The career building process on this pattern keeps going on, unabatedly.
When reaching at
the pinnacle of the career; holding the positions of Chief Engineers, General
Managers, Project Directors, and Director Generals, etc., they consider themselves
sailing in a boat that runs solely on their own skills and capabilities only.
At this stage of the career when everyone working under them is harmonized on
their instructions and orders, and everything happening around them works in
accordance with their wishes, they touch the highest point of superiority, if
not arrogance. Their ears tend to like hearing yes sir, yes sir, and their eyes
enjoy frowned, scared, and flattery faces of the subordinate employees with
artificial smiles, while their minds process the whole environment of “leading through
dictating” as the “kind and friendly”. This
authoritative role or rule does not last long since they become oblivious of
the retirement date that stalks around slowly but surely.
On the way up,
they meet and attend some farewell (retirement) parties of their seniors, where
they, when asked to speak, shower heaps of praises on the qualities and caliber
of the outgoing fellows. They vow to receive their calls instantly should they
need any help from them. This hardly and seldom works because their working circle
does not include retired colleagues. The calls and texts from them went ignored
and forgotten. The official and private lives are two different worlds and at different
levels. They never converge at any point.
Once retired, the
officers go through initial tremors in their lives. Unlike the growth process
which moves upwards slowly over a span of decades, the retirement makes a landfall quickly and undesirably, on an eventful
day.
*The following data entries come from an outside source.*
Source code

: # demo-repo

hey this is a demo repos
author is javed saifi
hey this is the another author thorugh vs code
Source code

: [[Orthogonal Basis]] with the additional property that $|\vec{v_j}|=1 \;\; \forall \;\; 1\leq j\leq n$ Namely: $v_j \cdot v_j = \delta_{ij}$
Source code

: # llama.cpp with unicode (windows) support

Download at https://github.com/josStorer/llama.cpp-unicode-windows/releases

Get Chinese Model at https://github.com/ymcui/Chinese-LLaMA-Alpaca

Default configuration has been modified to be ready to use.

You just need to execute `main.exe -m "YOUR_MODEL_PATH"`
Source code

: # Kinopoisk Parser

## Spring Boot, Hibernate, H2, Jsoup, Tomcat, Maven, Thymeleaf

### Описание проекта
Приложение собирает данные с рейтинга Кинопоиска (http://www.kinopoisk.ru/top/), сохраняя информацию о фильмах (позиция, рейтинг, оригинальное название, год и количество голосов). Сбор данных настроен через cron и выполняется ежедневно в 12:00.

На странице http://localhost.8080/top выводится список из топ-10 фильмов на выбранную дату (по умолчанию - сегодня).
It rendered the officer devoid of
office protocols, removal of facilities like vehicles, drivers, and other
unspecified favours. It feels hard to find themselves sitting on opposite side
of the main chair (now occupying the visitors’ chair).
The very next day,
the same sun rises again but a new world dawns for a retired officer. The real-life
shocks of running the errands; driving your personal car for opening Pension
account in a nearby Bank, visiting crowded Pension office, Revenue office (for
free electricity supply), and National Savings Center, etc., waiting in long queues
as an ordinary senior citizen and still not assured of getting your problems
solved, are not easy to encounter with. The other possible haunting problems
could be the vacation of official residence, finding a suitable rented portion,
and financing educational expenses of your youngest children.
Besides, in their recent
post-retirement scenario, one will bump into the reality that all those
colleagues, still working in the organization, who promised to extend their
helps, are not helpful at all due to various valid and invalid reasons. This
reminds the hard fact of life; what goes around comes around.